## start

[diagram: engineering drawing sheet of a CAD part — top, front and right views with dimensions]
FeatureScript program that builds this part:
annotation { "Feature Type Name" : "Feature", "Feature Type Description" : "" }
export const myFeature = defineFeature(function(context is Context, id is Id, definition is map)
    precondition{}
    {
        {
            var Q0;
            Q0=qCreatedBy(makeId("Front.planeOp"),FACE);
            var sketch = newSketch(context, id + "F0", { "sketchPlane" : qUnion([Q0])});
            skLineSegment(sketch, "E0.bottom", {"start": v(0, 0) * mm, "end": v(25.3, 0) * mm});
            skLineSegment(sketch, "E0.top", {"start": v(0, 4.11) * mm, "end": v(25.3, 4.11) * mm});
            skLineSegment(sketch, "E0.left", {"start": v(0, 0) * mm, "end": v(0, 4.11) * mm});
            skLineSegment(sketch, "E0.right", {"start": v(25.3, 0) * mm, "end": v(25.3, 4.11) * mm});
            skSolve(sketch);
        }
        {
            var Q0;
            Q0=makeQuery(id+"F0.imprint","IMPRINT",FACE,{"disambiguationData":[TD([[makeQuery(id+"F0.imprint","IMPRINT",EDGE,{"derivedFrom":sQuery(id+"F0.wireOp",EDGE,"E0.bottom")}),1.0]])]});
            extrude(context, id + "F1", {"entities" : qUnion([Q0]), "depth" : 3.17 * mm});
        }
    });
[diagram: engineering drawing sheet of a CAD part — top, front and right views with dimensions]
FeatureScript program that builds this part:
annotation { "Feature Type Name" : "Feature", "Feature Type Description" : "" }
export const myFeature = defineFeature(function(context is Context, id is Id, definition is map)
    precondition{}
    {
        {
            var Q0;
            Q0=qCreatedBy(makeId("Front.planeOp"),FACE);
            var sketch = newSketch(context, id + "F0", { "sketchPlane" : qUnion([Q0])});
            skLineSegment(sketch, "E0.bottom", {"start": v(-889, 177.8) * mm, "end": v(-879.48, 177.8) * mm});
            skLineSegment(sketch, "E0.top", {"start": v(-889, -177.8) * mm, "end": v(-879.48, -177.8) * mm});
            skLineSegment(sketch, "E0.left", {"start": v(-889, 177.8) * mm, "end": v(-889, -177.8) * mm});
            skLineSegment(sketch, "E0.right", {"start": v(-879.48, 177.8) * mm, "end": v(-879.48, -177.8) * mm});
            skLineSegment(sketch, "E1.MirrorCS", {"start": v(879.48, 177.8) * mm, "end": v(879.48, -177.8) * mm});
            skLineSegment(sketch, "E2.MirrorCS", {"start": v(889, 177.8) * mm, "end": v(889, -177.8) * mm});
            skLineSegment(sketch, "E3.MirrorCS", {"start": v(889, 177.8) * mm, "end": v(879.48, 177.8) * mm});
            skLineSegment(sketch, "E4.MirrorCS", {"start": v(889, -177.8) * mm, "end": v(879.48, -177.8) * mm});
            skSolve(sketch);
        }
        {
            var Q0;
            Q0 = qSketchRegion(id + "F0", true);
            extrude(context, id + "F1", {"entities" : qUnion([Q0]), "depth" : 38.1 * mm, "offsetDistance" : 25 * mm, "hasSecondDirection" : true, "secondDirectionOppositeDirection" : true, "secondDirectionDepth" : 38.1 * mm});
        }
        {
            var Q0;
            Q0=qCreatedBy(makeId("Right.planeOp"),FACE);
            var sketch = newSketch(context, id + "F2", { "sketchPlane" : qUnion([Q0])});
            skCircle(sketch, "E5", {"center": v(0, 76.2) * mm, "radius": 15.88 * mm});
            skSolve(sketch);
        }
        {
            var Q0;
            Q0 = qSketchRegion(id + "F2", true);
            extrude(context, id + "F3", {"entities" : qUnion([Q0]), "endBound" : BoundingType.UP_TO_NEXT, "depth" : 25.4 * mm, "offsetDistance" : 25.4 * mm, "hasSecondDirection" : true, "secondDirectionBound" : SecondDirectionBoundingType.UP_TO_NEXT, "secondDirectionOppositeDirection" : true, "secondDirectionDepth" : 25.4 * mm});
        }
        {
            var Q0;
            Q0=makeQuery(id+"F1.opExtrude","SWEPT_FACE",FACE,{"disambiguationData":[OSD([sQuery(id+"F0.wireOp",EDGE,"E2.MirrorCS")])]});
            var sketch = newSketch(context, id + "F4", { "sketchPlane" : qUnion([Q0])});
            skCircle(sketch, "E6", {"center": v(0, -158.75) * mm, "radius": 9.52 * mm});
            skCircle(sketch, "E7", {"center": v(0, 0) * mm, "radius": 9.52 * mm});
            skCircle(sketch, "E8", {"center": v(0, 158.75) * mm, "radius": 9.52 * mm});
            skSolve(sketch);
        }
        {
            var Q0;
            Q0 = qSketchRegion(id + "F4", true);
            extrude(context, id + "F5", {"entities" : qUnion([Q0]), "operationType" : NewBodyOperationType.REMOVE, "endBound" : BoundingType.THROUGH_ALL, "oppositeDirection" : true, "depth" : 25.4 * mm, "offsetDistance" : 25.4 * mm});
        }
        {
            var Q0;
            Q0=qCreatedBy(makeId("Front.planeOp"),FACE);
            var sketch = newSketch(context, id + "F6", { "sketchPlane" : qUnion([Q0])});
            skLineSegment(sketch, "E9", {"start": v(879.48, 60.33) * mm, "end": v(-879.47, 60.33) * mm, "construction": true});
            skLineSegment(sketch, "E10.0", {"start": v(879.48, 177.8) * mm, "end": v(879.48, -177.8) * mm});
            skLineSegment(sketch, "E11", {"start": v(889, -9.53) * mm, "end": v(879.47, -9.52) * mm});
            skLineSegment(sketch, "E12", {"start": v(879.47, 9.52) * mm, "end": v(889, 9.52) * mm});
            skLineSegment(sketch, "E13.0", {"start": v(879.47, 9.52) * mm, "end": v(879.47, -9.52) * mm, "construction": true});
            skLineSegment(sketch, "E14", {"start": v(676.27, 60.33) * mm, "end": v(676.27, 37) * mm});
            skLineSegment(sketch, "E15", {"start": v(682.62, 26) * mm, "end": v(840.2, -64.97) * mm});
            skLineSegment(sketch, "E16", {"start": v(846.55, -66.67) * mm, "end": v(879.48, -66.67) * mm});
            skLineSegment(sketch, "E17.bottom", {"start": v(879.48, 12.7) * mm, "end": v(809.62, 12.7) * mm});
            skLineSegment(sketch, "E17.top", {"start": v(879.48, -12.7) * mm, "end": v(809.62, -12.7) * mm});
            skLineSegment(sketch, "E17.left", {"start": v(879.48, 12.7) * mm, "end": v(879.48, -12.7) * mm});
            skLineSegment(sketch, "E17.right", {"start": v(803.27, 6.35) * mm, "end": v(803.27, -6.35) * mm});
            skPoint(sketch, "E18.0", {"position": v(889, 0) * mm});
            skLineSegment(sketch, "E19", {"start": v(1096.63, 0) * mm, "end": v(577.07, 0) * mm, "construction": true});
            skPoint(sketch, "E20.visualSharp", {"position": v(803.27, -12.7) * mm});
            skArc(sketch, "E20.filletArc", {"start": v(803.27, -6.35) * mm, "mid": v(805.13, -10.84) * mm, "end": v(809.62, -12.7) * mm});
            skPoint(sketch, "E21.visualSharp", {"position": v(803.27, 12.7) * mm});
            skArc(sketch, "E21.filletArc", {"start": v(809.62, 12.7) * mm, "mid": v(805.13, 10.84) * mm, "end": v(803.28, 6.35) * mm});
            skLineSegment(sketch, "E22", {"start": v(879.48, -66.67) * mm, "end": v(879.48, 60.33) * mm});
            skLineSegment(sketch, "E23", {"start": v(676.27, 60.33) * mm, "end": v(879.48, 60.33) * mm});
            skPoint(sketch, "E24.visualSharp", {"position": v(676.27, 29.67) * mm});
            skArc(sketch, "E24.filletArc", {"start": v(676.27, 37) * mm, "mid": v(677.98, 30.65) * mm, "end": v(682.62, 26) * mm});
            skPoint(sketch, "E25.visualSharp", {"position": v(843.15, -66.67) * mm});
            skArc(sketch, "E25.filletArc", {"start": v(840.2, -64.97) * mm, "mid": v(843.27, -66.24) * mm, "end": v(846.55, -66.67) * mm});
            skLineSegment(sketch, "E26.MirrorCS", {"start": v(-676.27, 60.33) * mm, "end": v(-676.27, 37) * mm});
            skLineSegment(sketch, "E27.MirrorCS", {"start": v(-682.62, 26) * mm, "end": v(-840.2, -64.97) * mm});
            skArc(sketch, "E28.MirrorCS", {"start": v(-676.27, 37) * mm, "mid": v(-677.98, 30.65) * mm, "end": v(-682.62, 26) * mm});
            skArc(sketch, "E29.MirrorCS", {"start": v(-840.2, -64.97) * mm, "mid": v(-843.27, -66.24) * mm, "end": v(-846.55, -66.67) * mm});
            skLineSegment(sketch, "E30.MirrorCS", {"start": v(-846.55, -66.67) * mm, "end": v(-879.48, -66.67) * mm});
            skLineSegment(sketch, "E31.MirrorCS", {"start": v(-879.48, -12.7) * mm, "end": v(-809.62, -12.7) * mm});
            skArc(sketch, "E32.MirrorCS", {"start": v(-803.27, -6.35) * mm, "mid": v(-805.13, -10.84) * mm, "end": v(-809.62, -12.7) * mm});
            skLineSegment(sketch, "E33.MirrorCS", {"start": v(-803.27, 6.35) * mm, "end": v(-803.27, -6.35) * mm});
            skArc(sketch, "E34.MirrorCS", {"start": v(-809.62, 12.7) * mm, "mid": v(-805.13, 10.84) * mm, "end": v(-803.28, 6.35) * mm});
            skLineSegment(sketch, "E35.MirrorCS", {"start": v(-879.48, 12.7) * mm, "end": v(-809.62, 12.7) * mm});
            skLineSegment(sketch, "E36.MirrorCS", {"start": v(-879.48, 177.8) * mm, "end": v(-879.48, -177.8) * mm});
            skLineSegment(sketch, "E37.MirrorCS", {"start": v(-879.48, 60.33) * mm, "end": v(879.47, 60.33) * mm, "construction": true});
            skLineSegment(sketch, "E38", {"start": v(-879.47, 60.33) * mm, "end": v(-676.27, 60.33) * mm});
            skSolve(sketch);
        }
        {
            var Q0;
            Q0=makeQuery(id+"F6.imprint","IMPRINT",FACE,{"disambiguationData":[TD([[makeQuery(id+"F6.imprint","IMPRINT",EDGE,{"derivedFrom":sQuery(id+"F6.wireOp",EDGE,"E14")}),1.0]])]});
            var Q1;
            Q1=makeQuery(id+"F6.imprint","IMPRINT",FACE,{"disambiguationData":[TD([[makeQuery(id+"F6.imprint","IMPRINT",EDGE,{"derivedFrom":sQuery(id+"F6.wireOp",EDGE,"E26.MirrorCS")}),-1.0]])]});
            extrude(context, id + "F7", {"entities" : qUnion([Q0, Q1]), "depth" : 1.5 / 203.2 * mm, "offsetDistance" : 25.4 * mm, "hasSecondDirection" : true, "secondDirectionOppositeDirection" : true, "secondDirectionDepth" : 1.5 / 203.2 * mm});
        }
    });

## end

◆ EXERCISE PROMPT
List every line of the listing that contains the string "skPoint". Case counts.

◆ EXERCISE OUTPUT
            skPoint(sketch, "E18.0", {"position": v(889, 0) * mm});
            skPoint(sketch, "E20.visualSharp", {"position": v(803.27, -12.7) * mm});
            skPoint(sketch, "E21.visualSharp", {"position": v(803.27, 12.7) * mm});
            skPoint(sketch, "E24.visualSharp", {"position": v(676.27, 29.67) * mm});
            skPoint(sketch, "E25.visualSharp", {"position": v(843.15, -66.67) * mm});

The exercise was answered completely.